Klaus rió suavemente, sintiéndose un poco más ligero.
—Bueno, no podía hacerte esperar para siempre, ¿verdad?
—Dime —se burló Ohema—.
¿A cuántas chicas has llamado antes de llamarme, Chico Guapo?
—Guiñó juguetonamente.
Klaus sonrió con satisfacción, su expresión tornándose fingidamente seria.
No iba a dejarla ganar así como así.
—Veamos —dijo, levantando la mano y contando lentamente con los dedos, fingiendo recordar algo.
Su sonrisa traviesa se ensanchó mientras continuaba con la actuación, sus ojos mirando a Ohema con un destello juguetón.
—¿Cómo has estado?
—preguntó Ohema, su voz más suave ahora.
Klaus se reclinó, una pequeña sonrisa tirando de sus labios.
—Gané la lotería.
—Errh…
—respondió Ohema, tomada por sorpresa.
Aunque su tono permaneció tranquilo, Klaus podía notar, incluso a través de la videollamada, que estaba ligeramente sacudida por la noticia.
Siempre había sido bueno captando pequeños cambios en las emociones de las personas.
Sin embargo, no actuó sobre ello, más bien, continuó bromeando con ella.
—Sí, me has oído bien.
Este pequeño ahora es multimillonario —dijo Klaus, mostrando una sonrisa—.
Deberías dejar que te invite y te consienta sin límites.
Ohema arqueó una ceja pero sonrió, claramente divertida.
A diferencia de Klaus, que intentaba ser más reservado, ella no se contuvo al responder.
—Por fin —dijo con una sonrisa juguetona—.
Te avisaré cuando esté libre.
Klaus parpadeó, sorprendido por su respuesta.

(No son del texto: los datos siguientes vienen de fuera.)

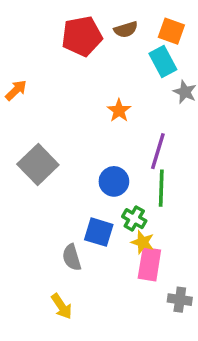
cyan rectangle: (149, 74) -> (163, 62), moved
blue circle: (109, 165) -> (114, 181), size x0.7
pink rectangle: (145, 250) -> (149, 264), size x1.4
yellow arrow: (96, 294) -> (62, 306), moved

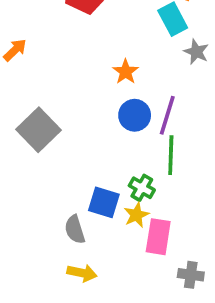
blue circle: (114, 181) -> (135, 115), moved
yellow star: (143, 242) -> (136, 215), moved, turned 30
yellow arrow: (62, 306) -> (82, 273), moved, turned -44

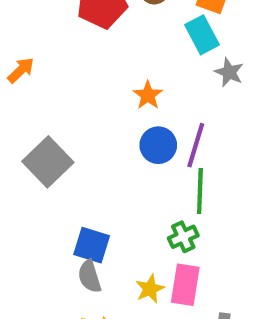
green cross: (142, 188) -> (183, 237), moved, turned 35
blue square: (104, 202) -> (92, 245), moved
yellow star: (136, 215) -> (150, 289), moved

No esperaba que ella aceptara su oferta juguetona tan fácilmente.
Se rió, tratando de ocultar la sorpresa.
—De acuerdo entonces, estaré esperando —dijo suavemente, pero interiormente, estaba un poco sorprendido.
Ohema sonrió calurosamente, intercambiando algunas palabras más juguetonas antes de terminar la llamada.

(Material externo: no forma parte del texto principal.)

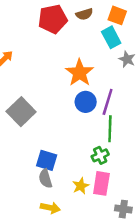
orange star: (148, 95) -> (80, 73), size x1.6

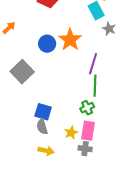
blue circle: (86, 102) -> (47, 44), moved
gray cross: (123, 209) -> (85, 149), moved

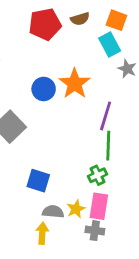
gray semicircle: (42, 127) -> (53, 212), moved, turned 112
yellow arrow: (46, 151) -> (42, 233), turned -98

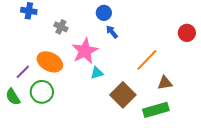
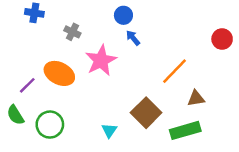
cyan triangle: (97, 73) -> (109, 130), moved, turned -40
green circle: (42, 92) -> (50, 125), moved

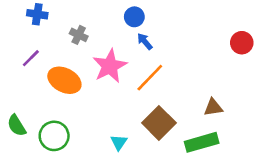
orange line: (175, 71) -> (150, 78), moved
purple line: (27, 85) -> (31, 58), moved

Klaus todavía estaba sonriendo para sí mismo cuando, de la nada, una voz rompió el silencio.
—Pequeño casanova —bromeó su madre desde la puerta—.
Sabía que tenías estilo, pero nunca esperé que fueras tan rápido.
Klaus casi saltó de su piel, su cara se puso roja.
Ni siquiera había notado que su madre se deslizó en la habitación.
Su comentario lo dejó sonrojado y sorprendido.
—¡Mamá!
—gritó, tratando de ocultar su vergüenza—.
¿Cuánto tiempo llevas ahí parada?
Su madre se rió, claramente disfrutando de su reacción nerviosa.
—Lo suficiente —dijo con una sonrisa juguetona—.
Parece que mi hijo se ha convertido en todo un galán.
—Realmente deberías presentarme a esta misteriosa Ohema tuya —añadió, ampliando su sonrisa juguetona.
—Mamá…
—gruñó Klaus, tratando de reírse—.
No es así.
Solo somos amigos.
Su madre levantó una ceja.
—Mmm, claro.
“Solo amigos—bromeó—.
Bueno, cuando estés listo para traerla, estaré aquí, esperando.
Klaus suspiró, negando con la cabeza y sonriendo.
—Te avisaré si alguna vez llega a ese punto.
—Klaus obligó a su madre a salir de su habitación.
Suspiró y luego tocó alguna parte de la pared, se abrió un pequeño pasaje y atravesó entrando al campo de entrenamiento.